» WHAT YOU WILL DO:
Can you reproduce the lines below word for word, leaving out the pictures?

» MATERIAL FOR THIS TASK:

==================================================

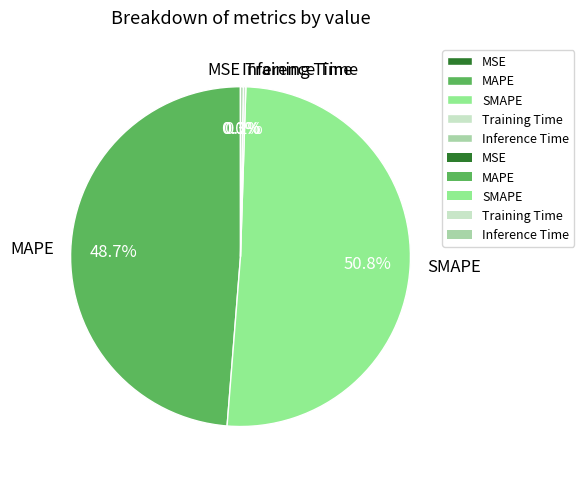

To the nearest percent, what is the average slice percentage?

20%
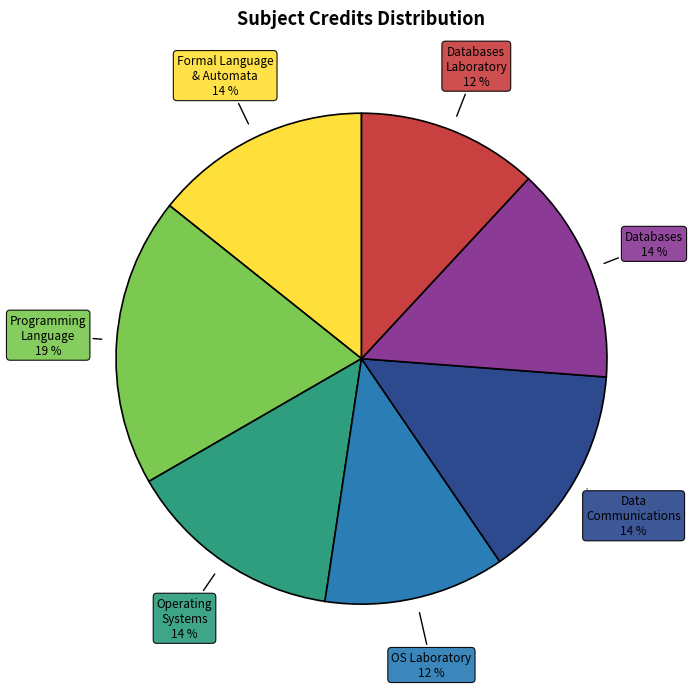

To the nearest percent, what is the average slice percentage?

14%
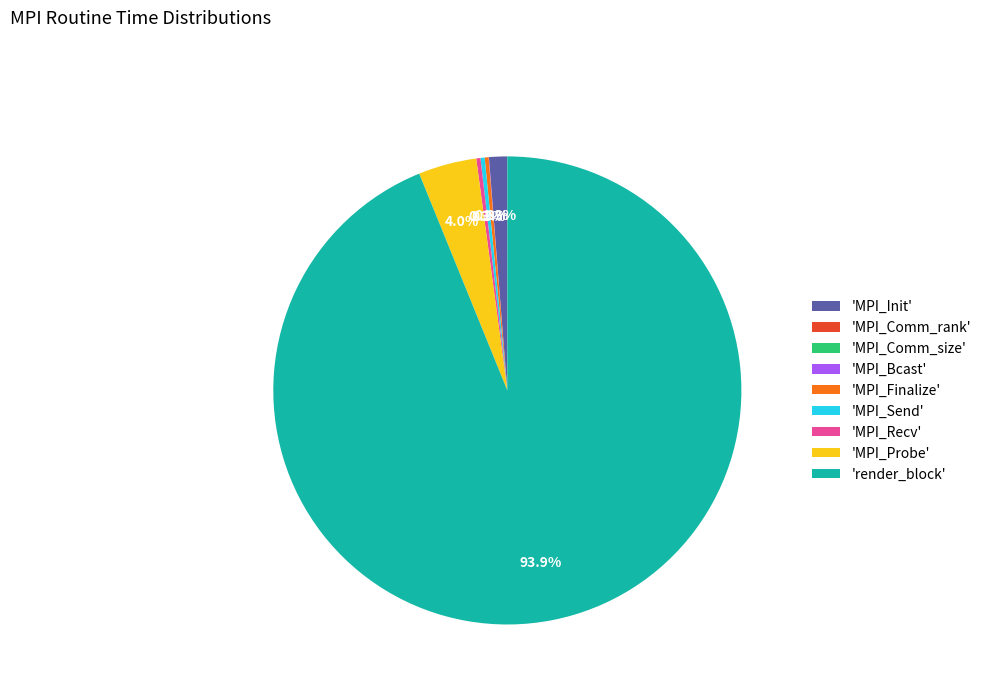

Is 'render_block' the majority of the pie?

Yes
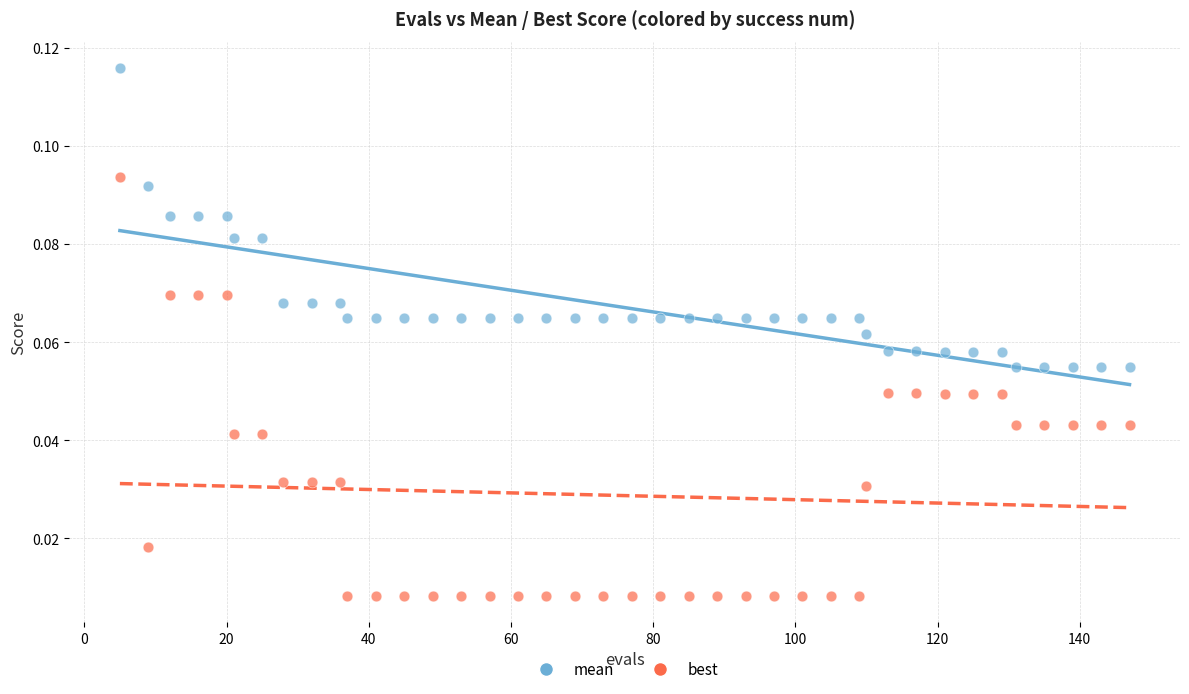

Which series reaches the minimum Y coordinate?

best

==================================================

» SOLUTION TO THIS EXERCISE:
To the nearest percent, what is the average slice percentage?

20%

To the nearest percent, what is the average slice percentage?

14%

Is 'render_block' the majority of the pie?

Yes

Which series reaches the minimum Y coordinate?

best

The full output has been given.